Monday June 14, 2021

The US$ edges lower, oil prices rally, equity markets are higher, while US yields are mixed amid pre-Fed jitters. The US$ consolidates its gains after the greenback posted its biggest weekly rise in six-weeks as investors await the FOMC meeting (15th-16th June) that might signal a change in the outlook Feds monetary policy outlook. Economists’ consensus is that the Fed will remain on hold until 2023, but recent data pointing to a surge in US inflation may prompt an earlier tapering of its currency-depreciating stimulus. US House Speaker Pelosi said the new Senate scaled back US$1.2T infrastructure plan could be hard sell to President Biden. Internationally, NATO summit is being held in Brussels today and is expected to Brand China a security risk to the western alliance, following the G7 meeting which warns Russia on ransomware and criticizes china on its economic practices. In the Currency markets, CNY is down 0.05%, while Asian currencies are down 0.1% on average vs US$. Trading currencies are mixed with JPY down 0.05%, ZAR weakens 0.6% while AUD & MXN are up 0.12%, NZD strengthens 0.25%, NOK rallies 0.4% on stronger oil prices. No key data releases today, US Infrastructure and the FOMC will dominate markets this week. 

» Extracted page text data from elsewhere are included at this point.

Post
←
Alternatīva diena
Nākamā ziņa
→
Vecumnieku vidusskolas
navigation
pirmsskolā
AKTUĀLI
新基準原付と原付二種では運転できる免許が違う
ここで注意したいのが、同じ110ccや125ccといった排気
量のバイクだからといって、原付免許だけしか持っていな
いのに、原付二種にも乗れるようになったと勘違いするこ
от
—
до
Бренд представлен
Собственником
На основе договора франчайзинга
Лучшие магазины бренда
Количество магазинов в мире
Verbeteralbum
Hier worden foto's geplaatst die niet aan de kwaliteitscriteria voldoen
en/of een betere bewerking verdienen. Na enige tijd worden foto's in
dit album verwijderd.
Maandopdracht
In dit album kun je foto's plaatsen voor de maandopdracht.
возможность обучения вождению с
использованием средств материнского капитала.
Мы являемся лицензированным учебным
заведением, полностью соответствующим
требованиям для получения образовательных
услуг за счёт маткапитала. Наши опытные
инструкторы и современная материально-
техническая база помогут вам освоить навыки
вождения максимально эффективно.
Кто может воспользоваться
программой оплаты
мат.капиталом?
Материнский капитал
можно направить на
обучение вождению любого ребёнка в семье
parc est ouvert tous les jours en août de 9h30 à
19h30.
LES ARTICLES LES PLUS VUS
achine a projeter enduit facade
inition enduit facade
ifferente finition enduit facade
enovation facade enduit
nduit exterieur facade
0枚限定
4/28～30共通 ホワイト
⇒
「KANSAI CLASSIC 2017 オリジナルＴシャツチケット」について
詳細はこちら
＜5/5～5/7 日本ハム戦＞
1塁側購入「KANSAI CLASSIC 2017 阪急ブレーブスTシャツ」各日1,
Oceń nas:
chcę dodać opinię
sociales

Oil prices tests +2 ½ -year highs, up 1% as demand improves and OPEC+ supply cuts remain in place. Oil prices extend their gains supported by economic recovery and the prospect of fuel demand growth as vaccinations in developed countries accelerate. C$ has been oscillating in 1.2050-1.2150 range, opening below Friday’s 4-week highs as markets balance a strengthening US$ vs continued oil strength. Bias remains to sell US$ on rallies for a retest of 1.19 levels, but a break of 1.2235 would negate our short-term C$ strengthening scenario. Intraday Cad manufacturing Sales data out, but within no key US data expect markets remain cautious ahead of the FOMC meeting. Support holds at 1.2050 with key pivot at 1.1916 (May2015) key resistance at 1.2235.

Euro holds above 1.21 as markets await this week’s critical FOMC meeting. Markets consolidates near 4-week lows for Euro as investors look for signals from the Fed on possible tapering actions. Meanwhile in the EU, ECB President Lagarde reiterated her stance that continued accommodation is still needed. The EU continues to open its economies as vaccination efforts expand and a weakening Euro will help its export driven recovery. Support holds at 1.2100, while resistance holds at 1.2200.

EURGBP holds steady up slightly after the UK delayed the last stage of its reopening. Expect the cross to remain sidelined as markets await the FOMC decision of Wednesday. Support holds at .8550 (1.1695) with resistance remaining at .8665 (1.1540).

GBP remains under pressure amid Brexit concerns and UK reopening delays. The G7 meeting highlighted the ongoing discord over the Northern Ireland protocol. UK PM delayed lockdown easing in England by four weeks as variant cases remain on the rise and put pressure on the pound. Intraday BoE Governor Baily will be speaking and is expected to maintain his hawkish tone despite the extended UK extending its full reopening. Support resets 1.4040, with resistance at 1.4200, key resistance holds at 1.4235 (Feb2021).